The Lonely Libertarian has some advice for ladies and lovers. (Snerk!)
SFGate published an article back in 2006 showing how the use of dynamite after the San Francisco earthquake of 1906 actually made matters worse rather than better. It came to my attention via an e-mail today, and I found it very interesting.
The Case of the Amazing Gay-Marriage Data: How a Graduate Student Reluctantly Uncovered a Huge Scientific Fraud.
Ever wondered about the 'missing numbers' in the USAF's so-called 'Century Series' fighters? Chant du Départ has the details. Very interesting for aviation and military history buffs.
The Local's Swedish edition lists 42 ways expatriates know they're becoming Swedes, including:
5. your coffee consumption exceeds 6 cups a day and coffee is too weak if there is less than 10 scoops per pot.
7. the first thing you do upon entering a bank/post office/drugstore etc. is to look for the queue number machine.
8. you accept that you have to queue to take a queue number.
11. you know how to fix herring in 105 different ways.

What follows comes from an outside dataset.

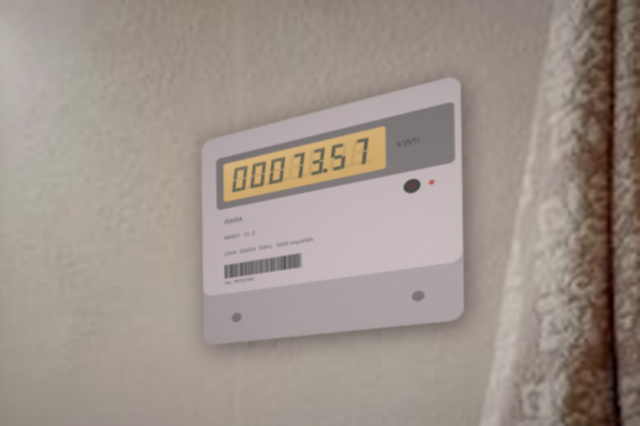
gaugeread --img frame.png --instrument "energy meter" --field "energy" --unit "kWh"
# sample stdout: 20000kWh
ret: 73.57kWh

Why do people waste so much time at the office? The BBC opines.
Peter
I thought someone discovered, circa 1990 that all the fires after the earthquake were actually insurance fraud, as the policies covered fire damage but not earthquake damage. This was purportedly proved by the discovery of photos taken immediately after the fire that were retouched to conceal the earthquake damage and make it seem like the fire took out everything.